Do we really need data to know that distracted drivers cause accidents? Isn’t it a given that a shrinking middle class is a drag on the economy? Financial education is like that too. Can anyone really argue against teaching money basics to kids who will come of age in a world with few financial safety nets?
Well, they do. Critics are all around. They point to the overwhelming marketing muscle of banks and brands, saying no amount of financial education can offset their message to borrow and buy. They argue that what kids learn about money in school is obsolete or forgotten by the time they are old enough to put the ideas into practice; that even when armed with the basics of budgeting and compound growth, human nature tilts so heavily toward instant gratification that any financial lessons are pointless. Without sure-fire proof to the contrary, we fail to take financial education seriously.

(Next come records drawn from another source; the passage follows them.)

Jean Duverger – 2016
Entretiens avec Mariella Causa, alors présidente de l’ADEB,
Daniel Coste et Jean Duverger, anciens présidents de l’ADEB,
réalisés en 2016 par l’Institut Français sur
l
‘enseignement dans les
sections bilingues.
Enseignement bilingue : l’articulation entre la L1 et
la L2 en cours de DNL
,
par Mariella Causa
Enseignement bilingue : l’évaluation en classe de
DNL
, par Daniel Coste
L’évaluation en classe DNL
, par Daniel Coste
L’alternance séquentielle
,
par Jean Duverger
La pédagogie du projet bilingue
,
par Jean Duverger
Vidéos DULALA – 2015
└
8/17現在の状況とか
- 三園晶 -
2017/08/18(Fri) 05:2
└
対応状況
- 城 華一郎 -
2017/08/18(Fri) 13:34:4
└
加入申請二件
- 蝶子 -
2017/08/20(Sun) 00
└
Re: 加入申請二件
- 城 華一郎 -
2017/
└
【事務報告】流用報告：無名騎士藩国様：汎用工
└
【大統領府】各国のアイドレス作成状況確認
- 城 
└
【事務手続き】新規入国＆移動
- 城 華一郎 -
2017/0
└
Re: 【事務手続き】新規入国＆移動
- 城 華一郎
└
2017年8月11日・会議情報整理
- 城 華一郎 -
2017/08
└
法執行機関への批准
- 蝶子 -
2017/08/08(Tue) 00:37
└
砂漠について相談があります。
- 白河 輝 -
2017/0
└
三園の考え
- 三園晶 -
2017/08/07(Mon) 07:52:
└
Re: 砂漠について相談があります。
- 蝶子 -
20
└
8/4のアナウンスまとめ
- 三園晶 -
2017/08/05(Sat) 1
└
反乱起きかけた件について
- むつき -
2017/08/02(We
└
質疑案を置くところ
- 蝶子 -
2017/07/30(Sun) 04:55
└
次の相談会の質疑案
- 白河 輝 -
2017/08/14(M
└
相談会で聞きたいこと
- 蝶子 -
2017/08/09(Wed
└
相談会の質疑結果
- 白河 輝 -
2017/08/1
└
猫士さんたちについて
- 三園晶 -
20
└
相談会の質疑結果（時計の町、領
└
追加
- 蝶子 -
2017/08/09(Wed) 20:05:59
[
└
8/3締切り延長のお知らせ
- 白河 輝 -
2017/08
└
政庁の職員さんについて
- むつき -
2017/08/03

In this way, the parallels with texting and driving and with our shrinking middle class are striking. Start with texting. Yes, most states have restrictions—but not all of them, and many do not go far enough. Yet surfacing now is a wave of data-driven resistance that threatens further progress. Researchers at Texas A&M found that while legal restrictions curtail texting while driving, this does not reduce the rate of car accidents. Their theory: the benefits of fewer texting drivers are offset by the heightened danger of those drivers being extra sneaky to avoid being seen. With no proof of overall good, why ban texting at all?
Similarly, social scientists have been studying the widening income gap in the U.S. for at least two decades. It seems obvious that a shrinking middle class will keep growth below potential, and that for the rising number of have-nots health and education will suffer. That costs everyone. Yet the renowned Harvard professor Christopher Jencks has had such trouble producing the right data that he recently abandoned his 10-year effort to prove the ills of extreme income inequality. “I came to see a book with six or seven chapters that all said the same thing: It’s hard to tell,” he told The New York Times. In the absence of hard data, we continue to study the income gap—not work to halt or reverse its growth.

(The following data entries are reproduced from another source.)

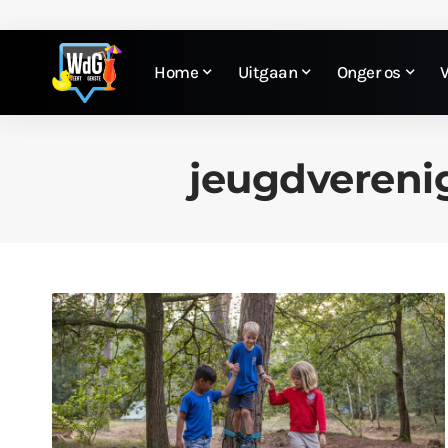
Home
Uitgaan
Onger os
jeugdvereni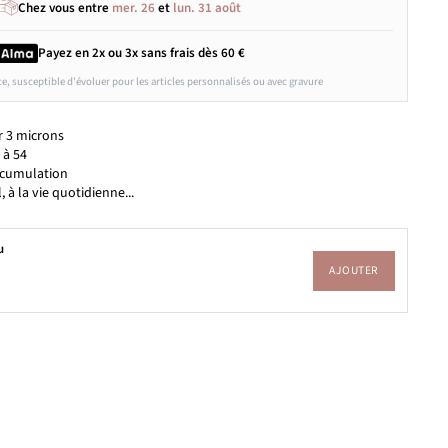
Chez vous entre
mer. 26
et
lun. 31 août
Payez en 2x ou 3x
sans frais
dès 60 €
ce, susceptible d'évoluer pour les articles personnalisés ou avec gravure
r 3 microns
 à 54
ccumulation
l, à la vie quotidienne...
u
AJOUTER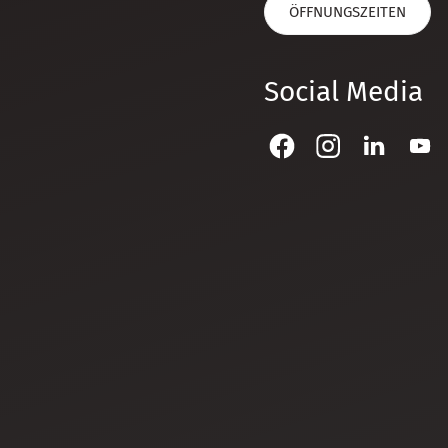
ÖFFNUNGSZEITEN
Social Media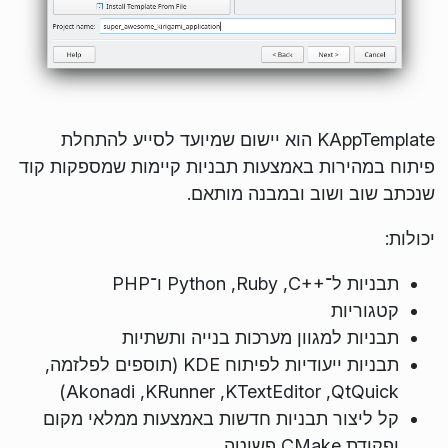
KAppTemplate הוא יישום שמיועד לסייע להתחלת
פיתוח במהירות באמצעות תבניות קיימות שמספקות קוד
שנכתב שוב ושוב ובמבנה מותאם.
יכולות:
תבניות ל־C++‎,‏ Ruby,‏ Python ו־PHP
קטגוריות
תבניות למגוון מערכות בנייה ותשתיות
תבניות ייעודיות לפיתוח KDE (תוספים לפלזמה,
QtQuick,‏ KTextEditor,‏ KRunner,‏ Akonadi)
קל ליצור תבניות חדשות באמצעות ממלאי מקום
ופקודת CMake פשוטה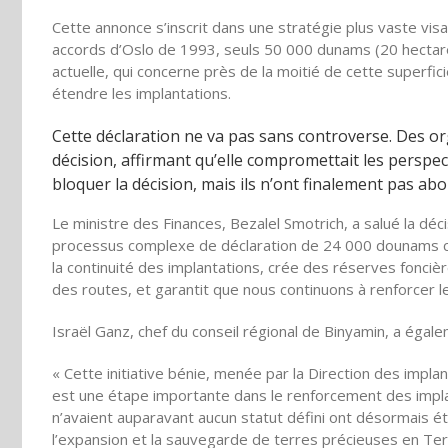
Cette annonce s’inscrit dans une stratégie plus vaste vis
accords d’Oslo de 1993, seuls 50 000 dunams (20 hectare
actuelle, qui concerne près de la moitié de cette superf
étendre les implantations.
Cette déclaration ne va pas sans controverse. Des or
décision, affirmant qu’elle compromettait les perspect
bloquer la décision, mais ils n’ont finalement pas abo
Le ministre des Finances, Bezalel Smotrich, a salué la déc
processus complexe de déclaration de 24 000 dounams com
la continuité des implantations, crée des réserves fonc
des routes, et garantit que nous continuons à renforcer 
Israël Ganz, chef du conseil régional de Binyamin, a égale
« Cette initiative bénie, menée par la Direction des implant
est une étape importante dans le renforcement des impla
n’avaient auparavant aucun statut défini ont désormais ét
l’expansion et la sauvegarde de terres précieuses en Terr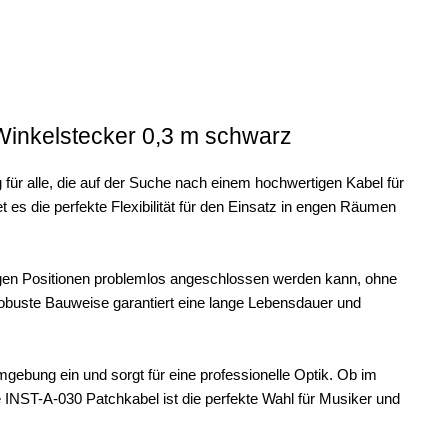
inkelstecker 0,3 m schwarz
für alle, die auf der Suche nach einem hochwertigen Kabel für
 es die perfekte Flexibilität für den Einsatz in engen Räumen
igen Positionen problemlos angeschlossen werden kann, ohne
robuste Bauweise garantiert eine lange Lebensdauer und
ebung ein und sorgt für eine professionelle Optik. Ob im
INST-A-030 Patchkabel ist die perfekte Wahl für Musiker und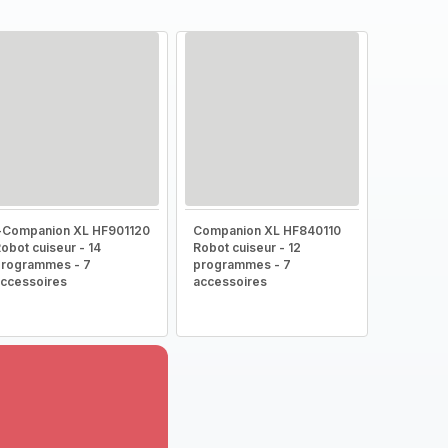
-Companion XL HF901120
Companion XL HF840110
obot cuiseur - 14
Robot cuiseur - 12
rogrammes - 7
programmes - 7
ccessoires
accessoires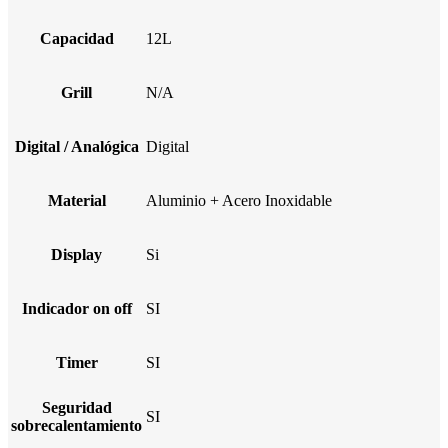
Capacidad
12L
Grill
N/A
Digital / Analógica
Digital
Material
Aluminio + Acero Inoxidable
Display
Si
Indicador on off
SI
Timer
SI
Seguridad
SI
sobrecalentamiento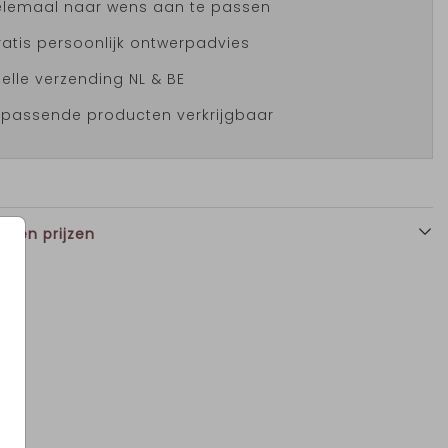
elemaal naar wens aan te passen
atis persoonlijk ontwerpadvies
elle verzending NL & BE
jpassende producten verkrijgbaar
n en prijzen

The story is nearly the same with financial education. We’ve been studying what needs to be done for two decades, and what started as a given—teach kids about money and they will learn and benefit—has devolved into global handwringing over a paucity of absolute evidence that financial education changes behavior. So we fail to act in a decisive manner, which continues to leave young people ill suited to make important decisions about college loans and so much more.

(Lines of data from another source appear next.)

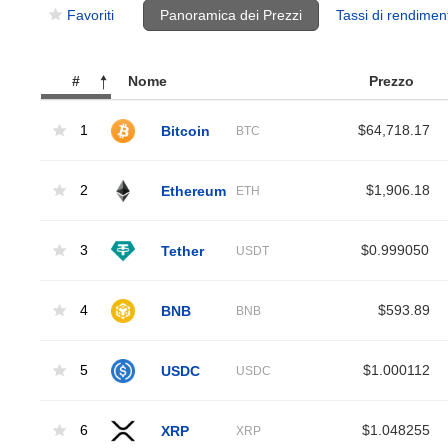
Favoriti
Panoramica dei Prezzi
Tassi di rendimen
#
Nome
Prezzo
1
Bitcoin
$64,718.17
BTC
2
Ethereum
$1,906.18
ETH
3
Tether
$0.999050
USDT
4
BNB
$593.89
BNB
5
USDC
$1.000112
USDC
6
XRP
$1.048255
XRP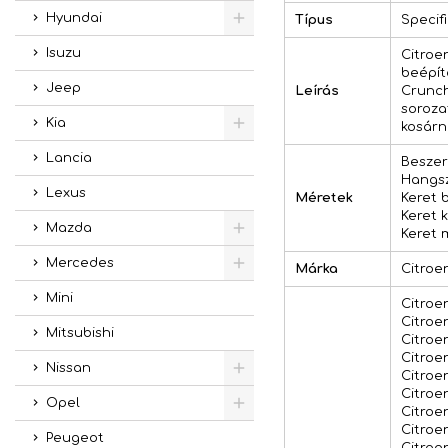
Hyundai
Típus
Specif
Isuzu
Citroe
beépít
Jeep
Leírás
Crunch
soroza
Kia
kosárn
Lancia
Beszer
Hangsz
Lexus
Méretek
Keret 
Keret 
Mazda
Keret 
Mercedes
Márka
Citroe
Mini
Citroen
Citroen
Mitsubishi
Citroen
Citroen
Nissan
Citroen
Citroen
Opel
Citroen
Citroen
Peugeot
Citroen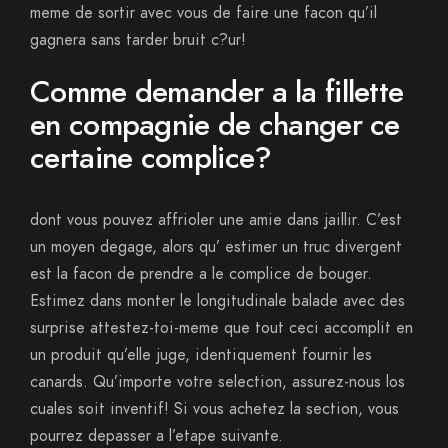
meme de sortir avec vous de faire une facon qu’il
gagnera sans tarder bruit c?ur!
Comme demander a la fillette
en compagnie de changer ce
certaine complice?
dont vous pouvez affrioler une amie dans jaillir. C’est
un moyen degage, alors qu’ estimer un truc divergent
est la facon de prendre a le complice de bouger.
Estimez dans monter le longitudinale balade avec des
surprise attestez-toi-meme que tout ceci accomplit en
un produit qu’elle juge, identiquement fournir les
canards. Qu’importe votre selection, assurez-nous los
cuales soit inventif! Si vous achetez la section, vous
pourrez depasser a l’etape suivante.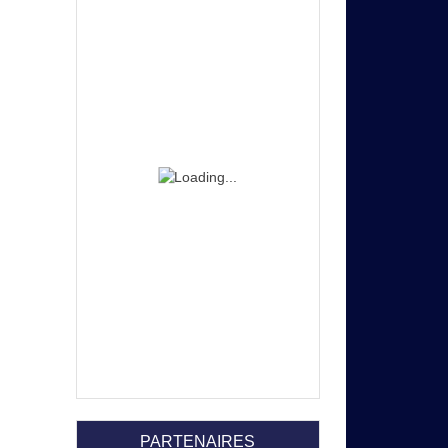
PARTENAIRES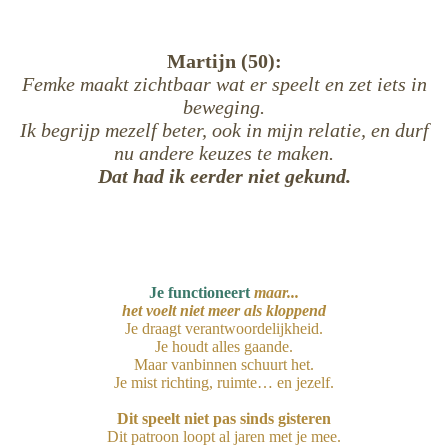
Martijn (50):
Femke maakt zichtbaar wat er speelt en zet iets in
beweging.
Ik begrijp mezelf beter, ook in mijn relatie, en durf
nu andere keuzes te maken.
Dat had ik eerder niet gekund.
Je functioneert
maar...
het voelt niet meer als kloppend
Je draagt verantwoordelijkheid.
Je houdt alles gaande.
Maar vanbinnen schuurt het.
Je mist richting, ruimte… en jezelf.
Dit speelt niet pas sinds gisteren
Dit patroon loopt al jaren met je mee.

Despite the immense headwinds of slow economic growth, stagnating wages, limited upward mobility and massive underemployment, young people have a silver bullet: time. If they can stay relatively debt free, pay off their college loans and start saving now they will be just fine in 40 or 50 years. But they must learn to start now. This is not an issue that can be put on the shelf.
Why is there such a high burden of proof in order to embrace financial education? We don’t expect all English students to become authors. We don’t expect all math students to become engineers. We don’t expect all foreign language students to become fluent. Why must we first insist on proof financial education works on a large scale? After all, the goal is not to turn our children into little Wolves of Wall Street anymore than it is to turn them into best-selling engineers in five languages. Our goal is to give them a level of confidence so that they are willing to ask questions and get satisfactory answers before spending and choosing where and how to save.
We have to start somewhere. We can work out the kinks as we go. As professor Jencks told The Times on the income inequality question: “Can I prove that anything is terrible because of rising inequality? Not by the kind of standards I would require. But can they prove I shouldn’t worry? They can’t do that either…Something that looks bad is coming at you. Saying that we shouldn’t do anything about it until we know for sure would be a bad response.” He could easily have been talking about our nation’s failing financial I.Q.